Keep in mind that the next step generates the actual differential expression data that you will use in all downstream analysis of your experiment. For that reason, it is a good idea to read carefully the Gffcompare manual to understand the results.

In short, we can say that 100% of the loci, bases, exons, and introns from the annotated genome were found in the experimental transcriptome. The 99.9% Precision estimate says that a few novel loci were inferred from the experimental data.

81.1% of the exons found in the experimental data correspond to annotated exons, meaning that 19.9% of the exons are novel exons. When we look at transcripts, only 62.6% of the transcripts from the experiment were also seen in the annotated genome, meaning that 37.4% of the exons are novel, probably artifacts due to the small size of the dataset. (If this was RNAseq data from a new condition not represented in the annotated transcriptome, these novel exons or transcripts might be newly discovered, but legitimate exons, transcripts etc.)

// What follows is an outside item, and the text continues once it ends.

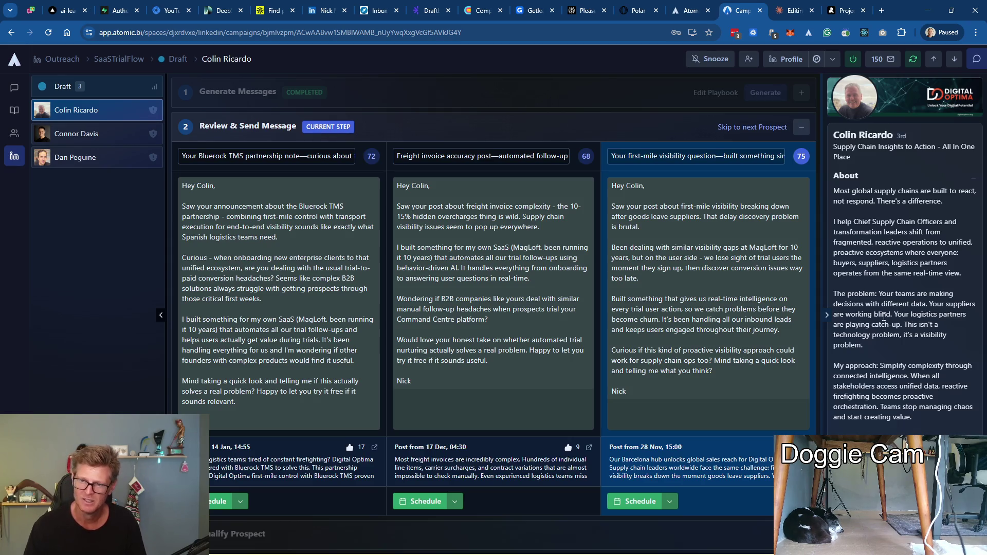
click(973, 179)
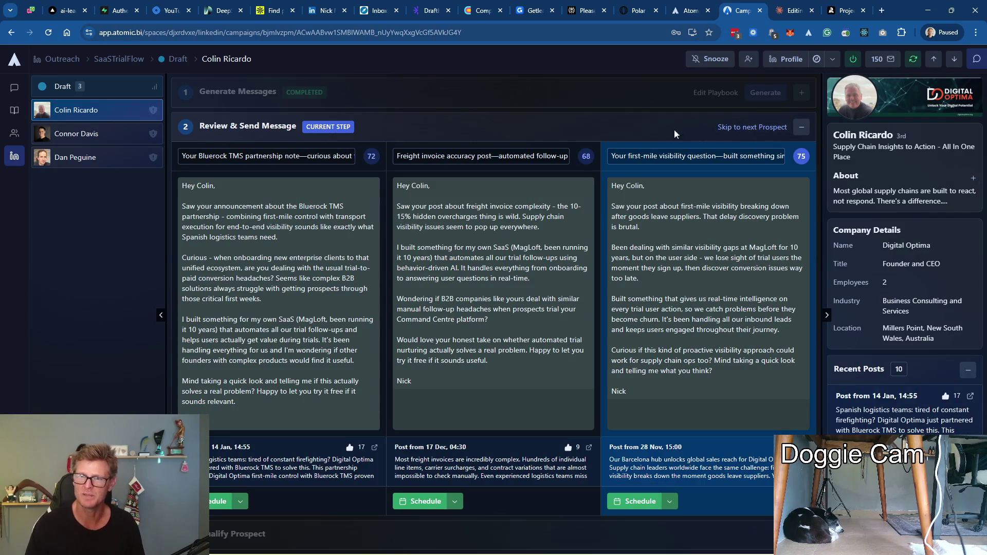
click(752, 126)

It may be a good idea to re-run gffcompare with different parameters, or go back to try different assembly parameters, before commiting to the final step.

4. Calculate FPKM statistics from mapped reads using stringtie -B

When you are satisfied with a set of merged transcripts, it is time to run stringtie again to generate FPKM and other statistics for use by Ballgown or other downstream gene expression systems.

Because we now want to use the reads to measure gene expression levels for the annotated transcripts.

Open blreads in the bamfiles directory, select all .bam files
and choose Transcriptome --> stringtie to ballgown, and set the merged transcriptome file to merged.annotated.gtf.

The results will be written to the ballgown directory.

Note that almost all of the contents of the ballgown directory consists of subdirectories, one for each .bam file.

The contents of each subdirectory can be viewed in either a file manager, or in blreads. For example, to view the contents of 18-1_R, choose 18-1_R, and then File --> Open directory.

Each directory has a gtf file for one set of reads, as well as a number of CSV files with the .ctab file extension.

The most important one is t_data.ctab, which has the FPKM calculations for each transcript. You can view this file by selecting t_data.ctab, and then File --> View file.

More information on how to use these files with the Ballgown R package can be found at https://github.com/alyssafrazee/ballgown#ballgown-readable-expression-output.

Ballgown is not part of the current BIRCH release, but can be installed separately, from the above site.